SOURCE MATERIAL.
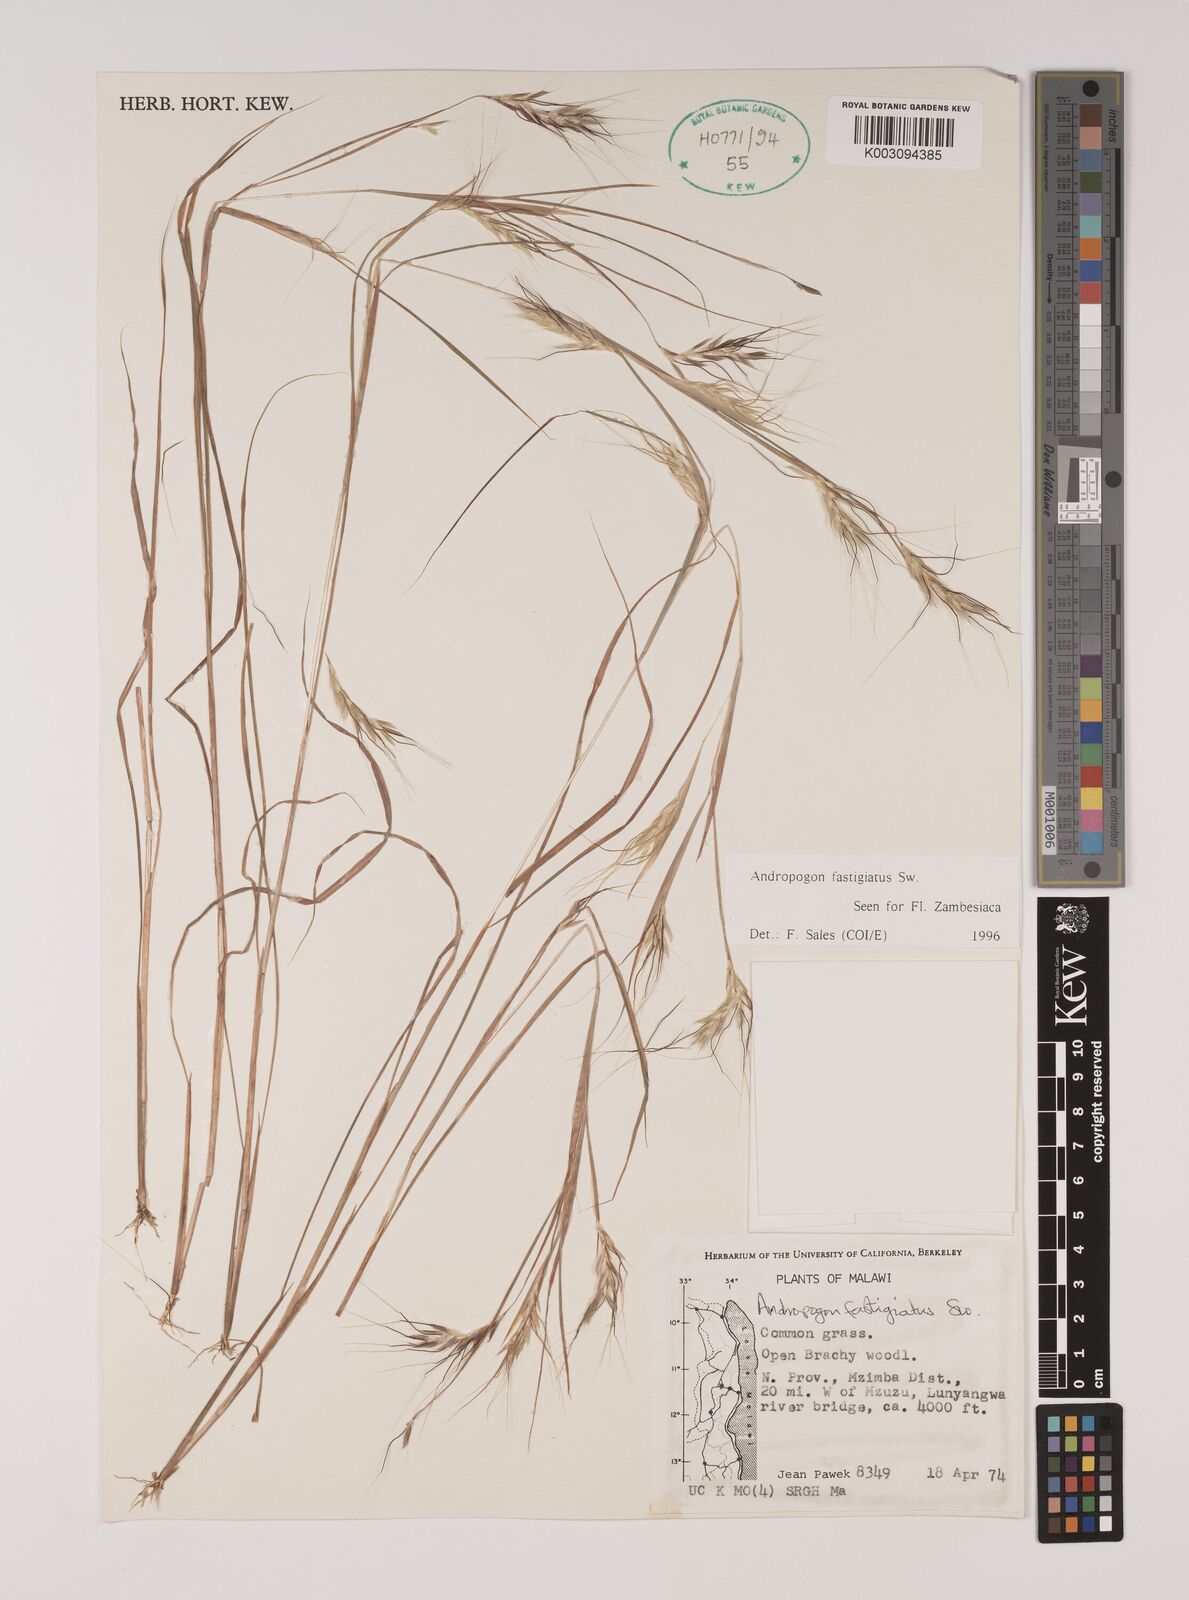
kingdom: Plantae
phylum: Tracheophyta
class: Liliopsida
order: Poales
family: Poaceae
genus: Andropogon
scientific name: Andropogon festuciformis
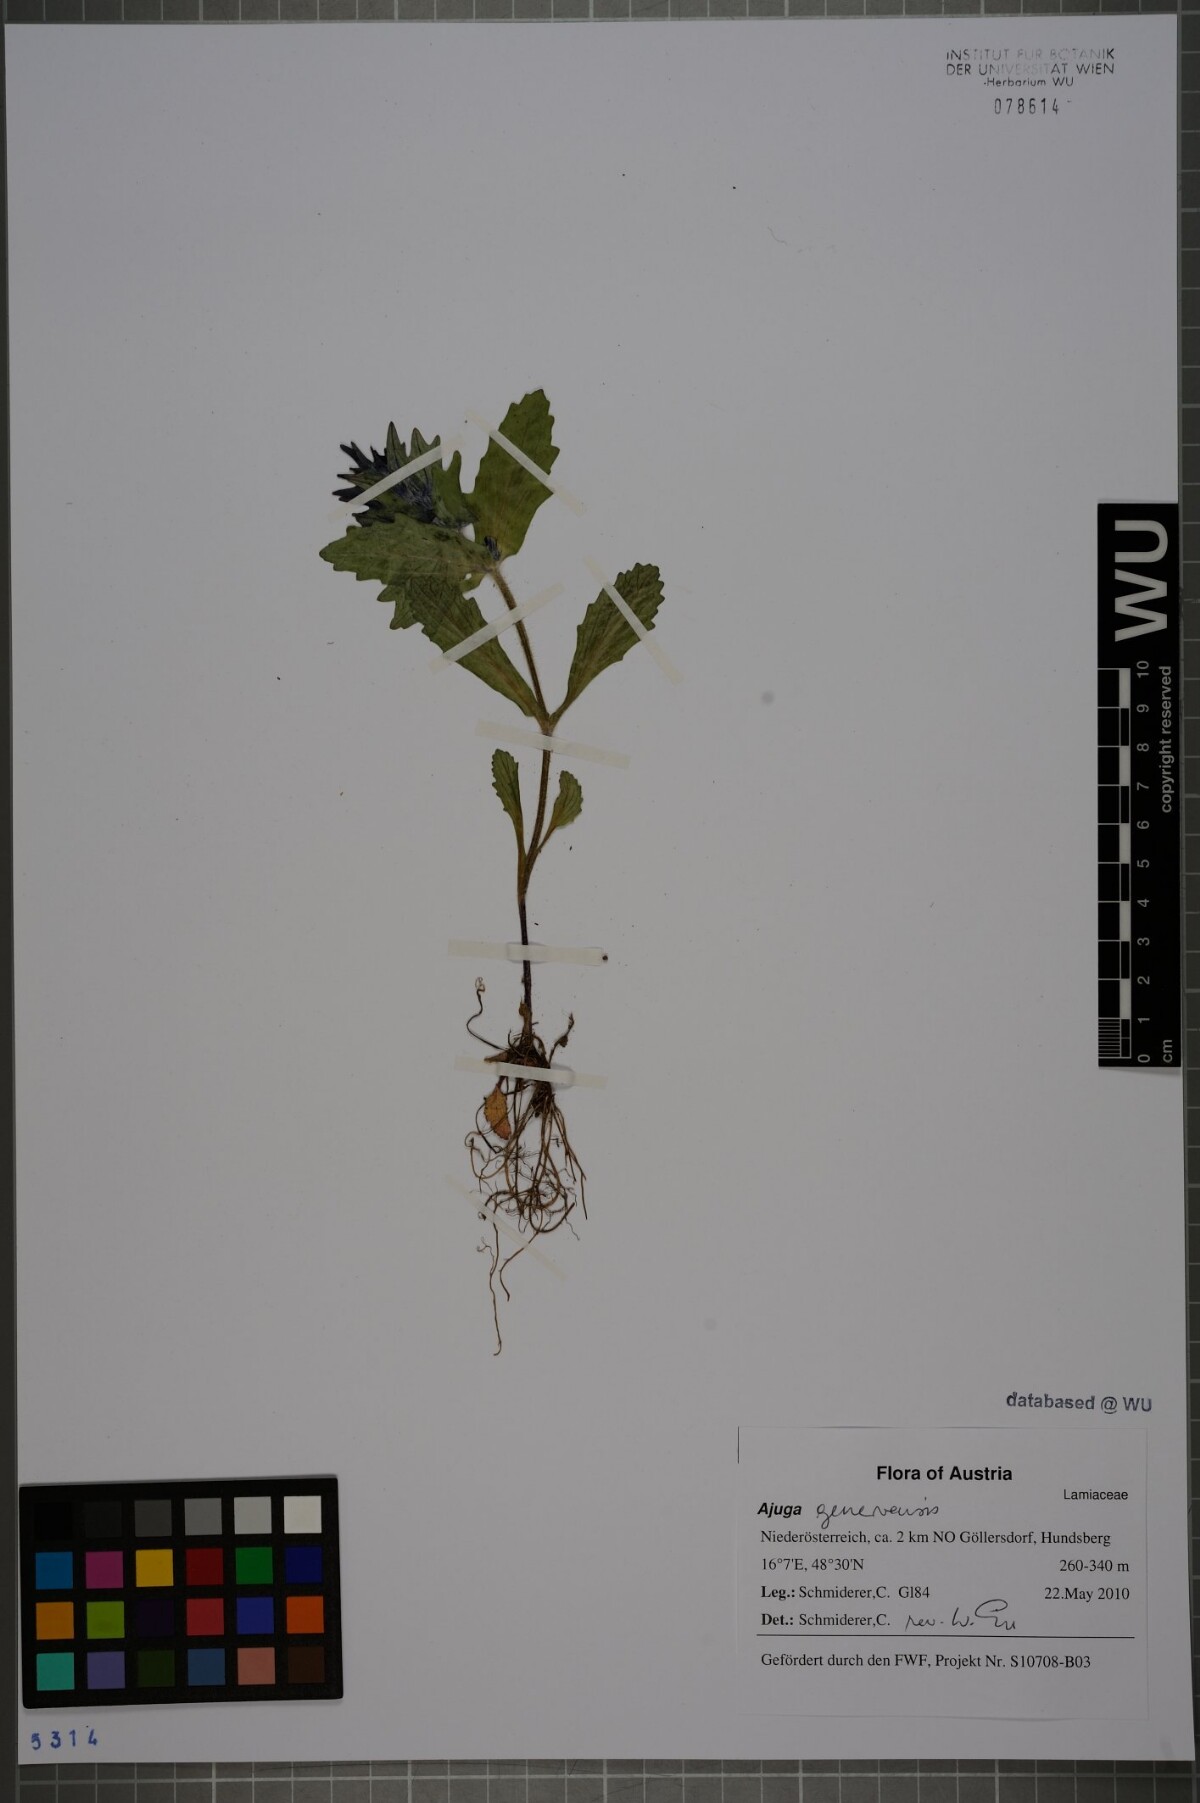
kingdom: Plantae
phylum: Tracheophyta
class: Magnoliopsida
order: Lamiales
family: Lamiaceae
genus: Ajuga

--

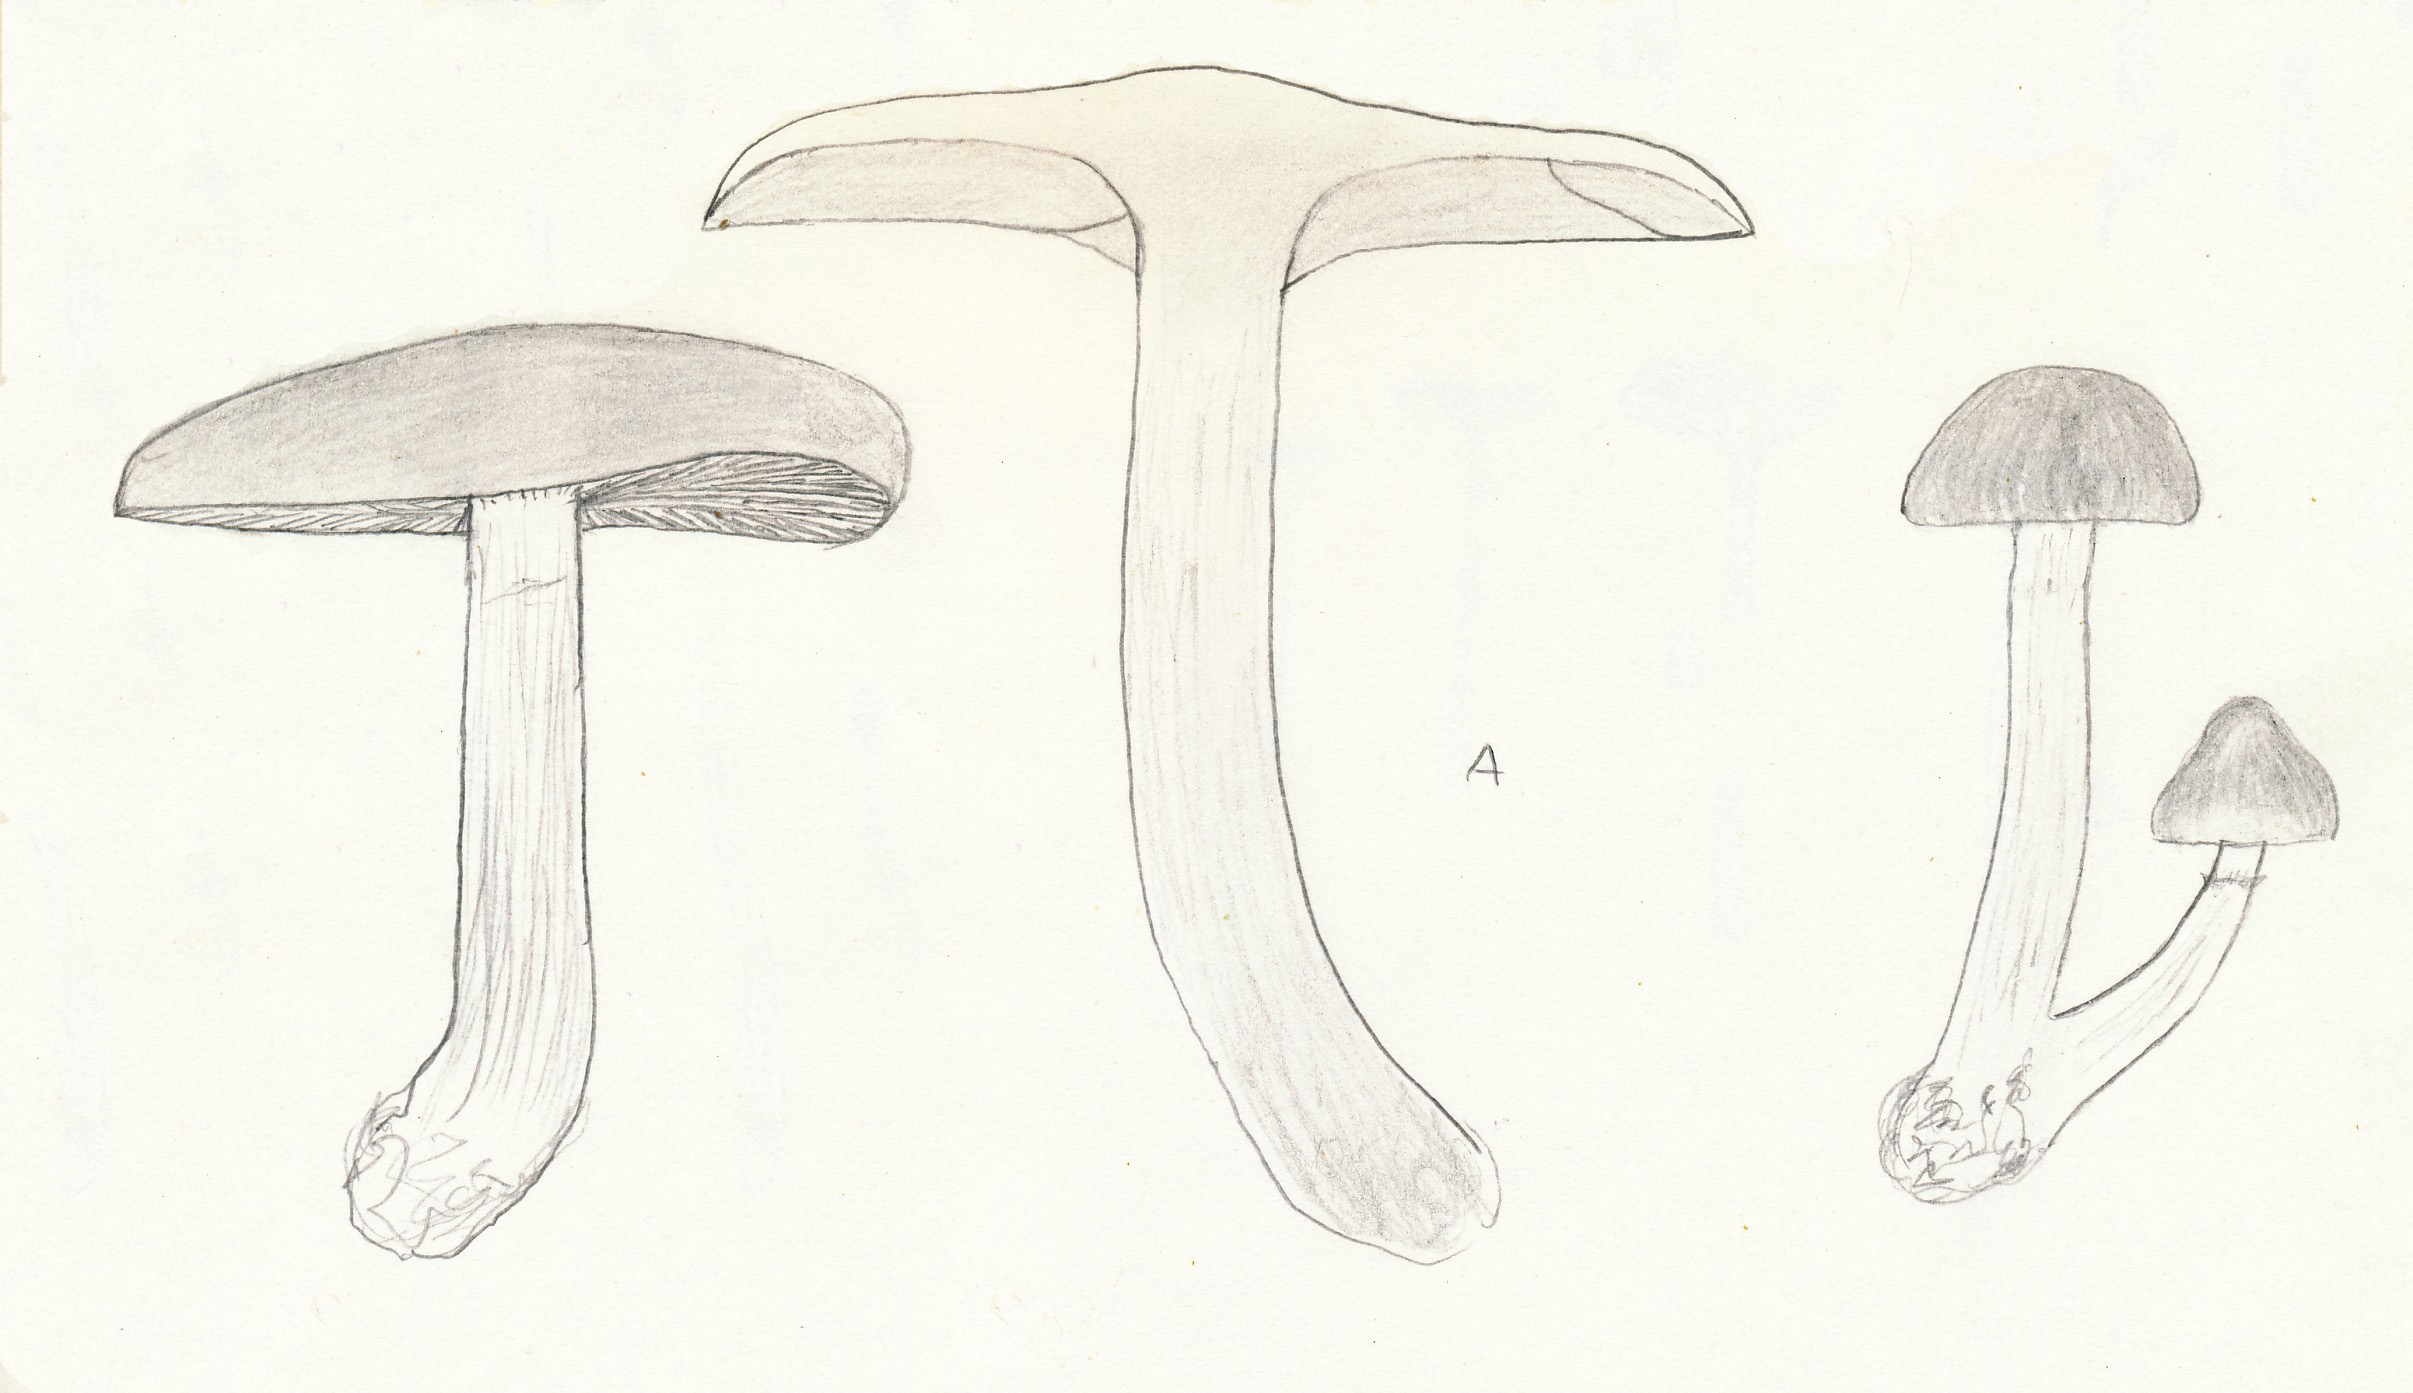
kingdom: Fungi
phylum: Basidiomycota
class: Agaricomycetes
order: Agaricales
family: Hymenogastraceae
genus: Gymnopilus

* * *

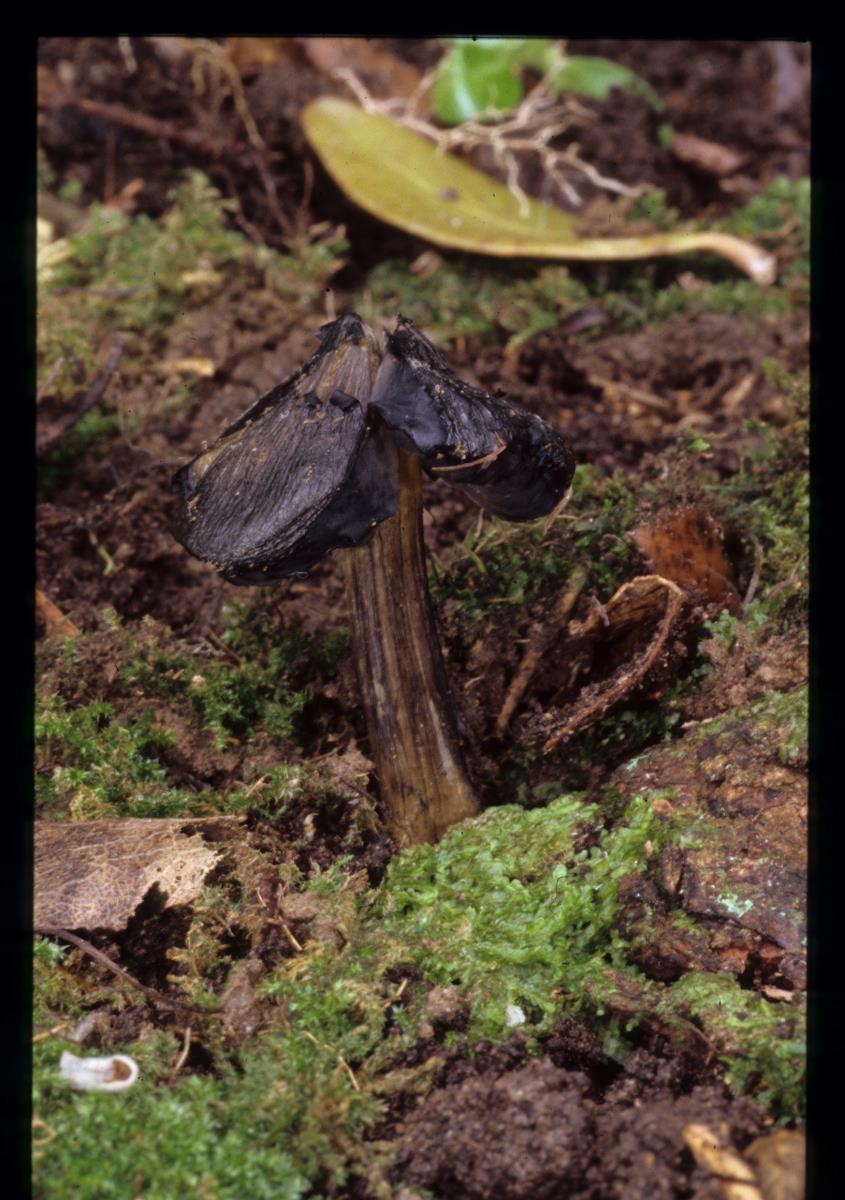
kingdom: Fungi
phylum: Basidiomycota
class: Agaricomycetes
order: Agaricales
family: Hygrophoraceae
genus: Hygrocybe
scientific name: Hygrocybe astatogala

TASK DETAILS. Write out the lines of the listing above, from the line holding "family: Poaceae" through the line holding "family: Lamiaceae", inclusive, and leave the pictures out.

SOLUTION FOR THIS EXERCISE.
family: Poaceae
genus: Andropogon
scientific name: Andropogon festuciformis
kingdom: Plantae
phylum: Tracheophyta
class: Magnoliopsida
order: Lamiales
family: Lamiaceae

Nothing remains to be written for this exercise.